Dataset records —
>>>>>

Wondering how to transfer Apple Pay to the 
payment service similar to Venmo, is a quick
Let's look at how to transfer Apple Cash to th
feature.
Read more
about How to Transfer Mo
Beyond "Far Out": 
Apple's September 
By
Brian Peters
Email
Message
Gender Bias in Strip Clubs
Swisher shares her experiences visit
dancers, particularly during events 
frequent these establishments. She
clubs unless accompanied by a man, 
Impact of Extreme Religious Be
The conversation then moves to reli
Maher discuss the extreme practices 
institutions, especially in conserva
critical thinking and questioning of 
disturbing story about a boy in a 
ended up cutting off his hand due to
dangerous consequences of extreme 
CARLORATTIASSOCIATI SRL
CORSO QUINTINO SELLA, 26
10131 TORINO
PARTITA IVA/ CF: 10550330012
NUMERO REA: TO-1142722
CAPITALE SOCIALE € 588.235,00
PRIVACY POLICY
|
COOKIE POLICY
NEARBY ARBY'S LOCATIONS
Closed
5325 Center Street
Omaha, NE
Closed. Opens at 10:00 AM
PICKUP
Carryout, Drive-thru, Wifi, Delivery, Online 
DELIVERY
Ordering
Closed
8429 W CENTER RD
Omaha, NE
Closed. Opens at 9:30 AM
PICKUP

<<<<<

The problem — An exact copy of every line from the one containing "critical thinking and questioning of" through the last line of the entries is required; please add nothing.

Written response —
critical thinking and questioning of 
disturbing story about a boy in a 
ended up cutting off his hand due to
dangerous consequences of extreme 
CARLORATTIASSOCIATI SRL
CORSO QUINTINO SELLA, 26
10131 TORINO
PARTITA IVA/ CF: 10550330012
NUMERO REA: TO-1142722
CAPITALE SOCIALE € 588.235,00
PRIVACY POLICY
|
COOKIE POLICY
NEARBY ARBY'S LOCATIONS
Closed
5325 Center Street
Omaha, NE
Closed. Opens at 10:00 AM
PICKUP
Carryout, Drive-thru, Wifi, Delivery, Online 
DELIVERY
Ordering
Closed
8429 W CENTER RD
Omaha, NE
Closed. Opens at 9:30 AM
PICKUP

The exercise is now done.